Приключения сомнамбулы. Том 2 - страница 53
– Не догадывался, что счастлив, – бормотал Художник, раскладывая по тарелкам, никого не обделяя, ломти пирога.
– Если художник к творческой галере прикован, то, как же и куда убегает? – капризно спросила Милка.
– Убегает аллегорически… куда? В галерею будущего! – нашёлся Шанский, сверкнув глазами.
Его поощрили смех, сухой аплодисмент Головчинера.
– Художник творит вкупе с произведением и свою судьбу: рвёт путы, устремляется бог весть куда и, рискованно приближая кульминацию, сливается-таки с судьбоносным своим назначением в смертной точке. В отважном бегстве навстречу неминуемому концу Шанский усматривал нравственное испытание творчеством, если угодно – трагическую иронию; как несение креста, на котором непременно распнут.
Стало тихо.
Художник заинтересованно посмотрел на Шанского.
– И вот он, вопрос вопросов – если земной путь итожит могила, а душа бессмертна, то ради чего переливается жизнь в художественные формы, которые остаются здесь? Резонно ли их вымучивать-отделывать, репетируя болезненное прощание с этим миром, если там ждёт другая жизнь? О, художник, как философ, бесстрашно упражняется в смерти, – токовал Шанский, Гошка слушал, разинув рот, – художник пленён не только собственным подсознанием, но и своей эпохой; он раб её пустяков, о да, о да, однако он ещё и маниакальный путешественник по времени, повелитель всей его протяжённости, отнюдь не линейной; о да, художник в путешествиях своих уходит за край, ему никак не избавиться от соблазна увидеть себя в посмертном свете, там он заведомо значительнее, ибо творчество больше и долговечнее человека. Вот почему произвольно бросая вспять ли, вперёд события и мысли о них, художник ломает хроноструктуру произведения, компенсируется за реальное всевластие времени воображённым разрушением традиционного, необратимого порядка вещей. Он ищет драмы, конца всего… его счастливая стихия – возбуждающий канун катастрофы, хотя он, разгневанно-благодарный, остаётся пытливым летописцем выпавших дней, лет, какими бы они ни были.
– И нынешних дней и лет? – удивилась Людочка.
– Ну да! – не оставлял сомнений Шанский, – всякое произведение обращено к потомкам, опусы советского искусства – и официозного, и нонконформистского – суть репортажи из тупиковой цивилизации.
Головчинер поглаживал пальцем ямку на подбородке.
– Гордыня? Да, искусство посягает на глубины жизни, тщится ухватить, удержать что-то невидимое в ней, что-то, что после неё… картина пробивает в материи брешь, окно в потусторонний мир, и он, холодный мир, сквозит, смотрит в новоявленное окно на нас; Художник напряжённо прислушивался.
И Соснин, зачарованный, не смел шелохнуться – заразительные Толькины соображения смешивались с дневными внушениями Валерки. Но сегодня Толька был поконкретнее, набросал красивую, хоть по пунктам воплощай, схему. Каково! Художник погружается в свою затейливо выстроенную интровертную композицию, углубляет изображение и углубляется в себя, пока ненароком не проткнёт кистью мистическую преграду; очутившись по ту сторону, оглядывается.

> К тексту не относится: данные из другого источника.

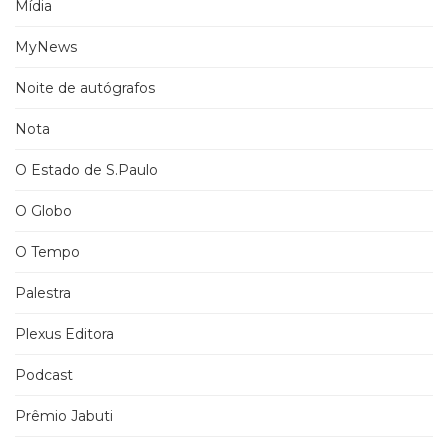
Mídia
MyNews
Noite de autógrafos
Nota
O Estado de S.Paulo
O Globo
O Tempo
Palestra
Plexus Editora
Podcast
Prêmio Jabuti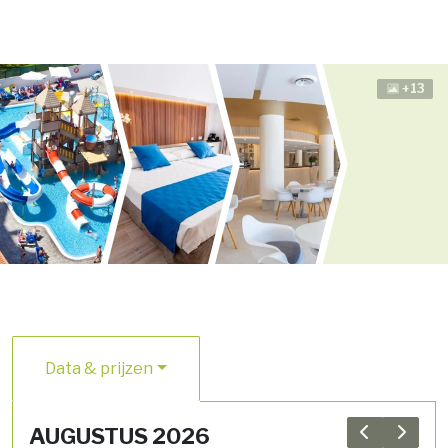
+13
Data & prijzen
AUGUSTUS 2026
Previous 
Next 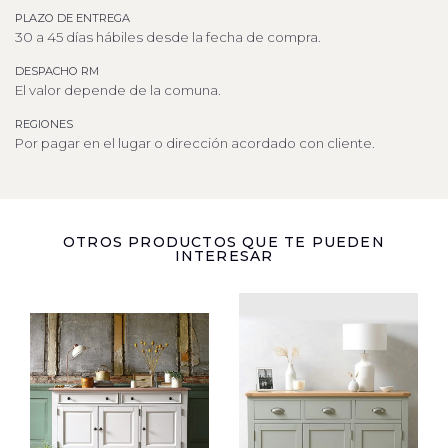
PLAZO DE ENTREGA
30 a 45 días hábiles desde la fecha de compra.
DESPACHO RM
El valor depende de la comuna.
REGIONES
Por pagar en el lugar o dirección acordado con cliente.
OTROS PRODUCTOS QUE TE PUEDEN
INTERESAR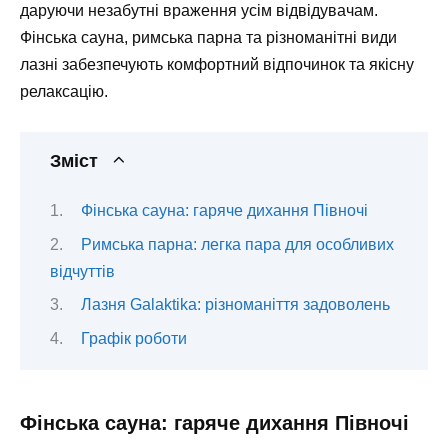
даруючи незабутні враження усім відвідувачам.
Фінська сауна, римська парна та різноманітні види
лазні забезпечують комфортний відпочинок та якісну
релаксацію.
Зміст
Фінська сауна: гаряче дихання Півночі
Римська парна: легка пара для особливих
відчуттів
Лазня Galaktika: різноманіття задоволень
Графік роботи
Фінська сауна: гаряче дихання Півночі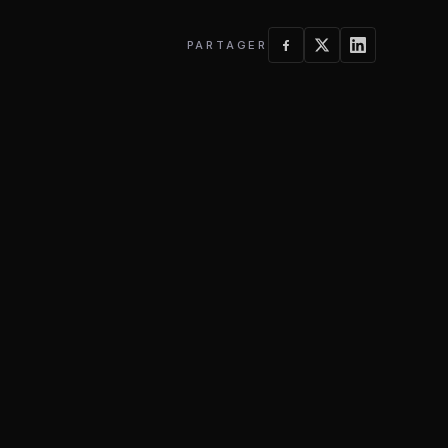
PARTAGER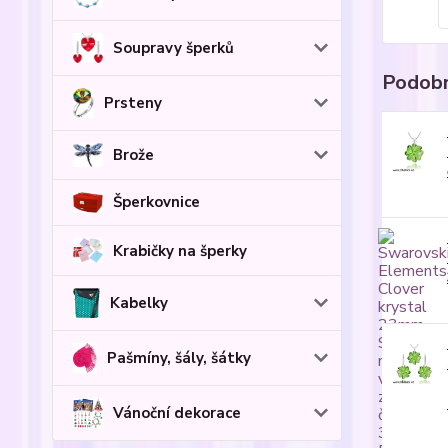
Soupravy šperků
Podobn
Prsteny
Brože
Šperkovnice
Krabičky na šperky
Kabelky
Pašmíny, šály, šátky
Vánoční dekorace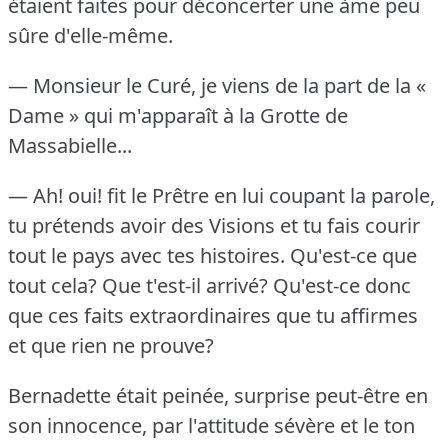
étaient faites pour déconcerter une àme peu
sûre d'elle-même.
— Monsieur le Curé, je viens de la part de la «
Dame » qui m'apparaît à la Grotte de
Massabielle...
— Ah!
oui!
fit le Prêtre en lui coupant la parole,
tu prétends avoir des Visions et tu fais courir
tout le pays avec tes histoires.
Qu'est-ce que
tout cela?
Que t'est-il arrivé?
Qu'est-ce donc
que ces faits extraordinaires que tu affirmes
et que rien ne prouve?
Bernadette était peinée, surprise peut-être en
son innocence, par l'attitude sévère et le ton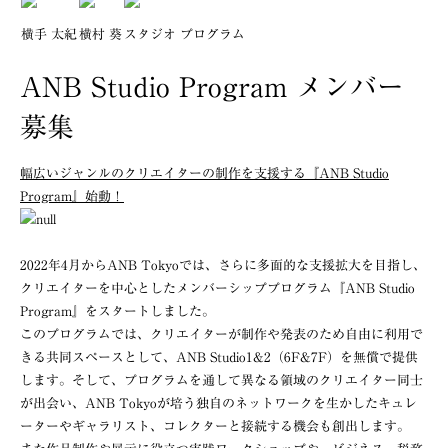
横手 太紀
横村 葵
スタジオ プログラム
ANB Studio Program メンバー
募集
幅広いジャンルのクリエイターの制作を支援する『ANB Studio
Program』始動！
2022年4月からANB Tokyoでは、さらに多面的な支援拡大を目指し、
クリエイターを中心としたメンバーシッププログラム『ANB Studio
Program』をスタートしました。
このプログラムでは、クリエイターが制作や発表のため自由に利用で
きる共同スペースとして、ANB Studio1&2（6F&7F）を無償で提供
します。そして、プログラムを通して異なる領域のクリエイター同士
ANB Tokyo
ANB Tokyo
が出会い、ANB Tokyoが培う独自のネットワークを生かしたキュレ
ーターやギャラリスト、コレクターと接続する機会も創出します。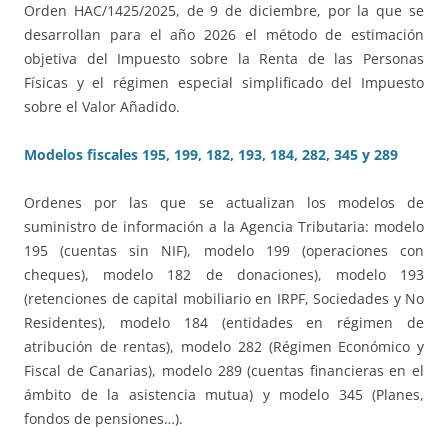
Orden HAC/1425/2025, de 9 de diciembre, por la que se
desarrollan para el año 2026 el método de estimación
objetiva del Impuesto sobre la Renta de las Personas
Físicas y el régimen especial simplificado del Impuesto
sobre el Valor Añadido.
Modelos fiscales 195, 199, 182, 193, 184, 282, 345 y 289
Ordenes por las que se actualizan los modelos de
suministro de información a la Agencia Tributaria: modelo
195 (cuentas sin NIF), modelo 199 (operaciones con
cheques), modelo 182 de donaciones), modelo 193
(retenciones de capital mobiliario en IRPF, Sociedades y No
Residentes), modelo 184 (entidades en régimen de
atribución de rentas), modelo 282 (Régimen Económico y
Fiscal de Canarias), modelo 289 (cuentas financieras en el
ámbito de la asistencia mutua) y modelo 345 (Planes,
fondos de pensiones…).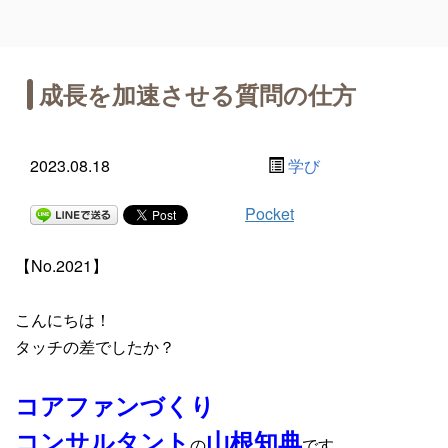
成長を加速させる質問の仕方
2023.08.18
学び
Pocket
【No.2021】
こんにちは！
タッチの差でしたか？
コアファンづくり
コンサルタント
山根知典
の
です。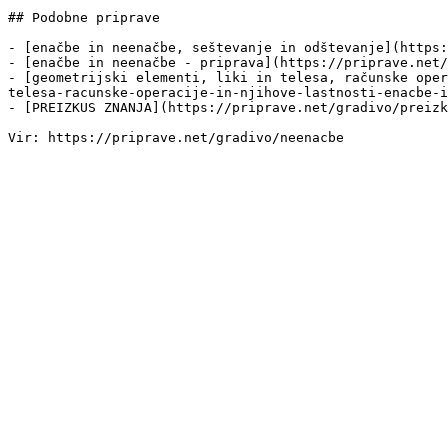
## Podobne priprave

- [enačbe in neenačbe, seštevanje in odštevanje](https:
- [enačbe in neenačbe - priprava](https://priprave.net/
- [geometrijski elementi, liki in telesa, računske oper
telesa-racunske-operacije-in-njihove-lastnosti-enacbe-i
- [PREIZKUS ZNANJA](https://priprave.net/gradivo/preizk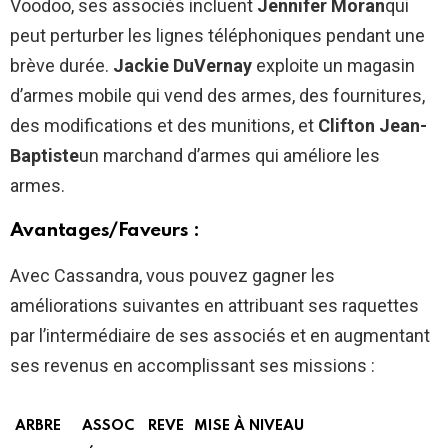
Voodoo, ses associés incluent
Jennifer Moran
qui
peut perturber les lignes téléphoniques pendant une
brève durée.
Jackie DuVernay
exploite un magasin
d’armes mobile qui vend des armes, des fournitures,
des modifications et des munitions, et
Clifton Jean-
Baptiste
un marchand d’armes qui améliore les
armes.
Avantages/Faveurs :
Avec Cassandra, vous pouvez gagner les
améliorations suivantes en attribuant ses raquettes
par l’intermédiaire de ses associés et en augmentant
ses revenus en accomplissant ses missions :
ARBRE
ASSOC
REVE
MISE À NIVEAU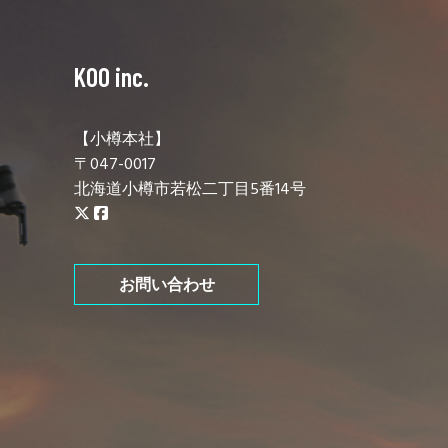
KOO inc.
【小樽本社】
〒047-0017
北海道小樽市若松二丁目5番14号
お問い合わせ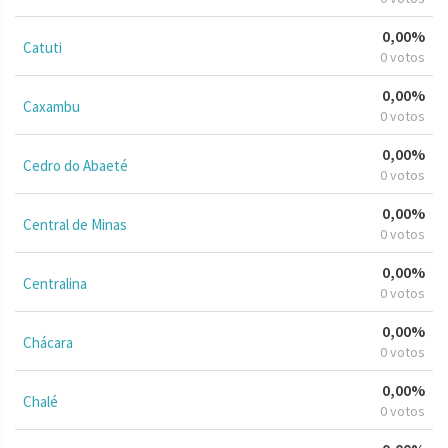
0,00%
Catuti
0 votos
0,00%
Caxambu
0 votos
0,00%
Cedro do Abaeté
0 votos
0,00%
Central de Minas
0 votos
0,00%
Centralina
0 votos
0,00%
Chácara
0 votos
0,00%
Chalé
0 votos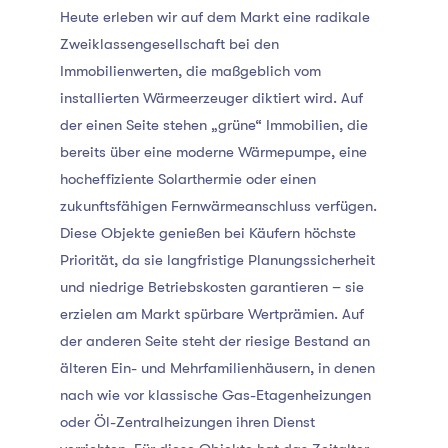
Heute erleben wir auf dem Markt eine radikale
Zweiklassengesellschaft bei den
Immobilienwerten, die maßgeblich vom
installierten Wärmeerzeuger diktiert wird. Auf
der einen Seite stehen „grüne“ Immobilien, die
bereits über eine moderne Wärmepumpe, eine
hocheffiziente Solarthermie oder einen
zukunftsfähigen Fernwärmeanschluss verfügen.
Diese Objekte genießen bei Käufern höchste
Priorität, da sie langfristige Planungssicherheit
und niedrige Betriebskosten garantieren – sie
erzielen am Markt spürbare Wertprämien. Auf
der anderen Seite steht der riesige Bestand an
älteren Ein- und Mehrfamilienhäusern, in denen
nach wie vor klassische Gas-Etagenheizungen
oder Öl-Zentralheizungen ihren Dienst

– О да, о да, собиратель подробностей и взломщик хроноструктуры выпадает из бесконечно-вечного пространства-времени за грань непостижимости и – воодушевлённый, возбуждённый – убегает, убегает невесть куда… и оттуда… о да, именно художник смотрит и на изображённое им на холсте, и на нас, зрителей, из того окна! Вот хотя бы, – повинуясь жесту Шанского, все повернулись к картине, – двор, фигуры вылеплены удивлением.